The scientists are coming to understand a little of how the stars are made; for scattered through the skies are masses of misty light, called nebulæ, which means clouds; nebulæ are vast gaseous bodies composed of the stuff of which stars are made. Each nebula keeps its own special place in the heavens—just like a star, and is moving through space—like a star. The spectroscope shows that many of these shining, misty masses are made up of glowing gases, largely hydrogen; and many are disk-shaped, twisted into a spiral. There are grounds for believing that these spiral nebulæ are stars in the process of forming. Nebulæ are mostly telescopic, although two or three may be detected by the keen, unaided eye as a little blur of light, like that surrounding the third star of Orion's sword. There are eight thousand or more nebulæ which have been discovered and mapped. Some idea of their tremendous size is given by Ball when speaking of the ring nebula of Lyra, which we cannot see with the naked eye, and yet if a railroad train started to cross its diameter at the middle, and went at the rate of a mile a minute, one thousand years would not complete the journey.

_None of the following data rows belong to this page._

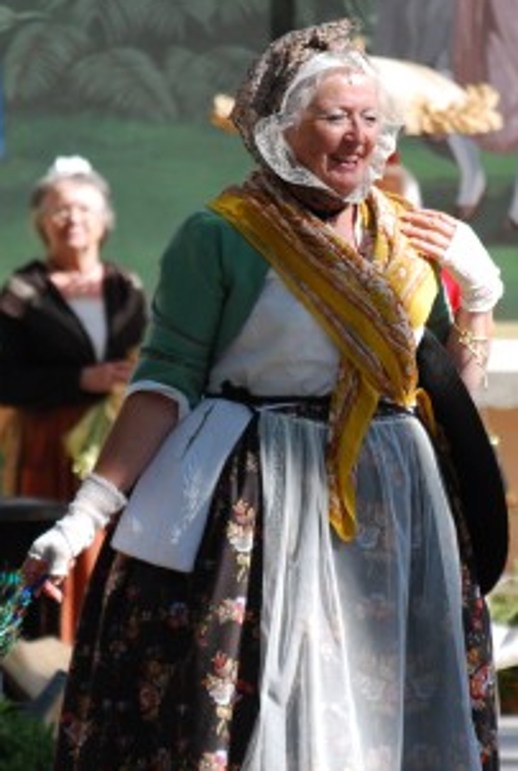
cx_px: 300
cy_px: 477
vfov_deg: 5.4
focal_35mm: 381
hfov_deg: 3.6
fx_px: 8176
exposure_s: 1/400
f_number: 5
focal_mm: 120
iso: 200
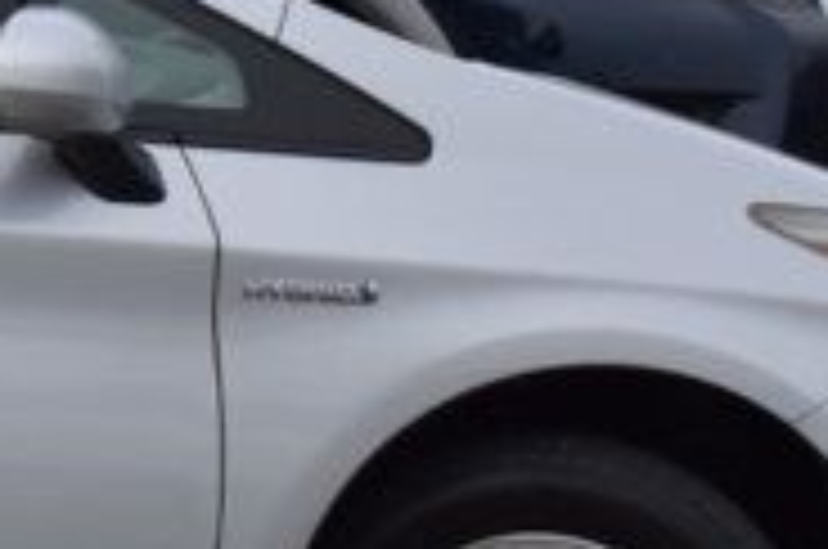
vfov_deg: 4.3
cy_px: 194
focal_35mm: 318
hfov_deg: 6.3
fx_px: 7301
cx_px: -1017
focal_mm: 38
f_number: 4.8
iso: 200
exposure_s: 1/320
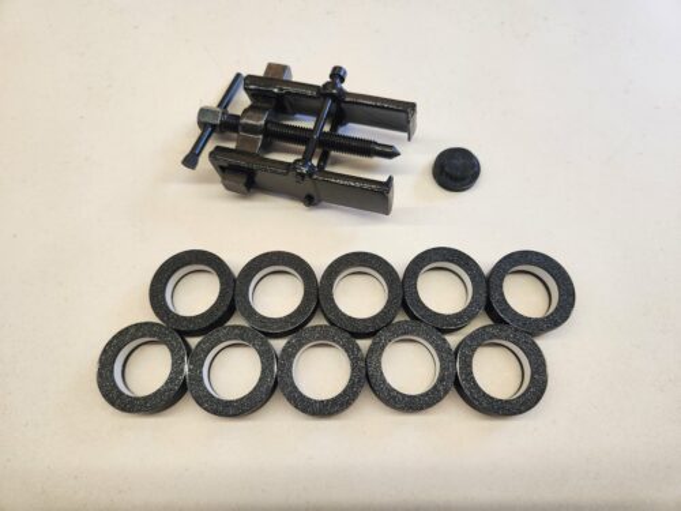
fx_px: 452
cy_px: 256
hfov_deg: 73.9
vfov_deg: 58.9
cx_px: 340
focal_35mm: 23
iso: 250
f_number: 1.8
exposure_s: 1/100
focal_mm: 5.4
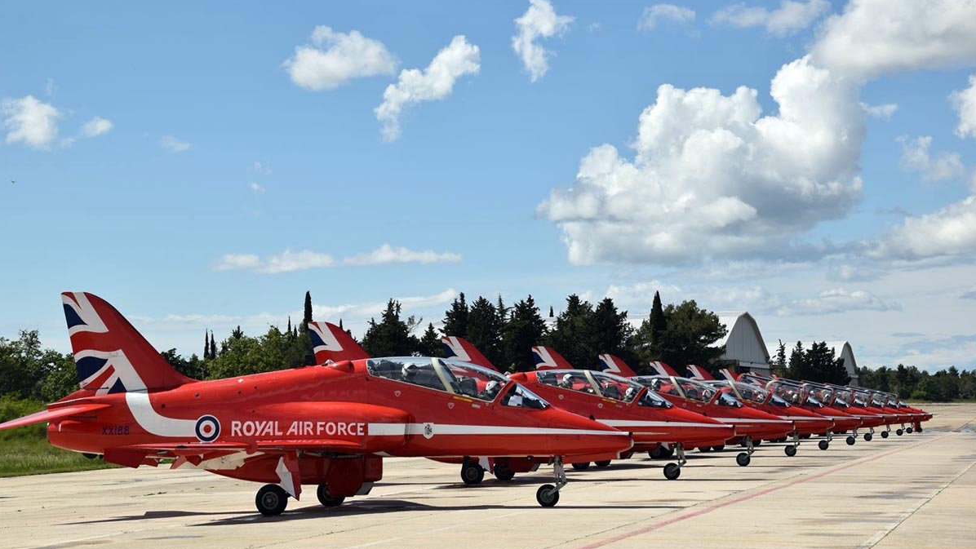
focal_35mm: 82
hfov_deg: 25.9
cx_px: 488
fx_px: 2122
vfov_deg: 14.7
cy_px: 272
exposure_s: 1/400
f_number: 10
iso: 100
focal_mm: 52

The number of stars that may be seen with the unaided eye, if one were to travel from the southern to the northern polar region, would be between six and seven thousand; but it would require very keen eyes to see two thousand at one time. With the help of the telescope, about eight hundred thousand stars have been discovered, classified and catalogued, while photography of the skies reveals millions. It is thought that the new international photographic chart, which shall cover all the space seen from our globe, may show thirty millions of stars. The Milky Way or Galaxy, that great, white band across the heavens, is made up of stars which are so far away that we cannot see them, but see only their diffused light. It is well called a "River of Stars" flowing in a circle around our whole solar system; and, except during the spring months, one-half of it may be seen directly above us while the other half is hidden below us. The place of the Milky Way in the heavens seems fixed and eternal; any star within its borders is always seen at the same point. When the Northern Cross lifts itself toward the zenith we are able to see that, near that constellation, the star river divides into three streams with long, blue islands between.
Reference books—There are a large number of excellent text-books and popular books on astronomy. The following are a few which I have used most often: Astronomy for Everybody, Newcomb; Todd's New Astronomy; The Friendly Stars, Martin; Starland, Ball; The Stars Through an Opera Glass, Serviss; Other Suns than Ours, Proctor; Other Worlds than Ours, Proctor.
For children—Earth and Sky, Holden; Stories of Starland, Proctor; The Children's Book of Stars, G. E. Mitton; Storyland of the Stars, Pratt; Stars in Song and Legend, Porter; The Planisphere, Thos. Whittaker.